N-glycans and metastasis in galectin-3 transgenic mice

Gal-3+/− mice which showed <50% expression of galectin-3 on the lungs also showed proportionate decrease in the number of B16F10 melanoma metastatic colonies affirming that galectin-3 and polyLacNAc interactions are indeed key determinants of lung metastasis. However, surprisingly, the number and size of metastatic colonies in gal-3−/− mice was very similar as that seen in gal-3+/+ mice. The levels of lactose binding lectins on the lungs and the transcripts of other galectins (galectin-1, -8 and -9) which are expressed on lungs and have similar sugar binding specificities as galectins-3, remain unchanged in gal-3+/+ and gal-3−/− mice. Further, inhibition of N-glycosylation with Swainsonine (SW) which drastically reduces metastasis of B16F10 cells in gal-3+/+ mice, did not affect lung metastasis when assessed in gal-3−/− mice.
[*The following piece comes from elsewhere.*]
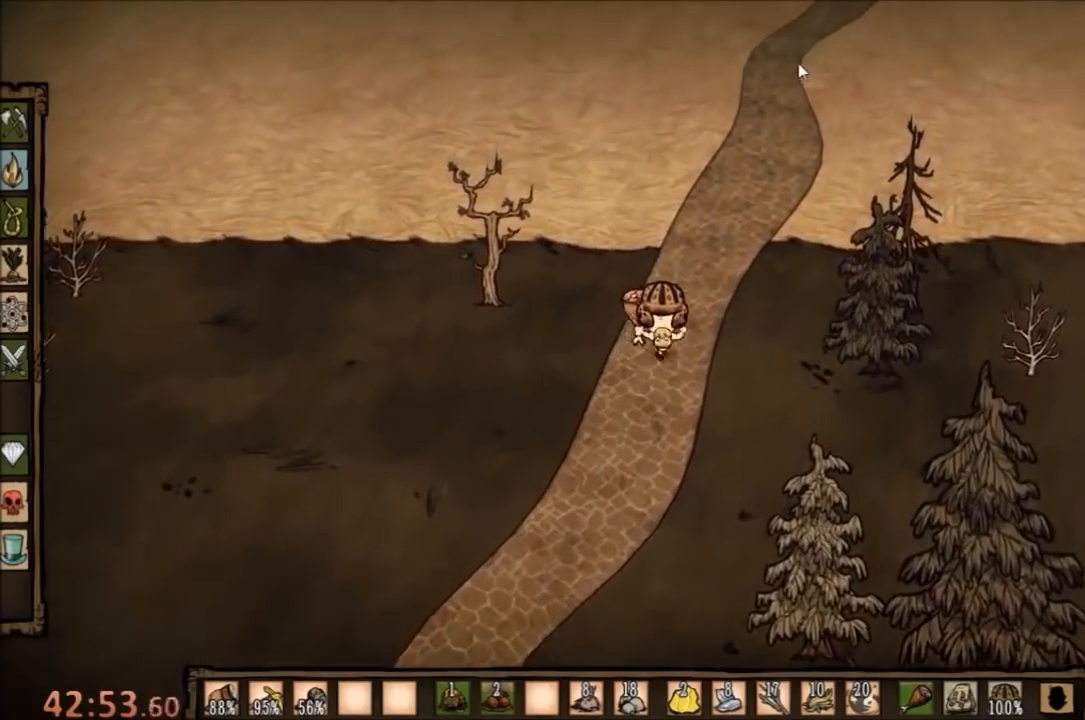
{"keys": [], "mouse": ["left"], "events": []}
Together, these results rule out the possibility of some other galectin taking over the function of galectin-3 in gal-3−/− mice. Chimeric mice generated to assess if absence of any effect on metastasis is due to compromised tumor immunity by replacing bone marrow of gal-3−/− mice with that from gal-3+/+ mice, also failed to impact melanoma metastasis. As galectin-3 regulates several immune functions including maturation of different immune cells, compromised tumor immunity could be the major determinant of melanoma metastasis in gal-3−/− mice and warrants thorough investigation.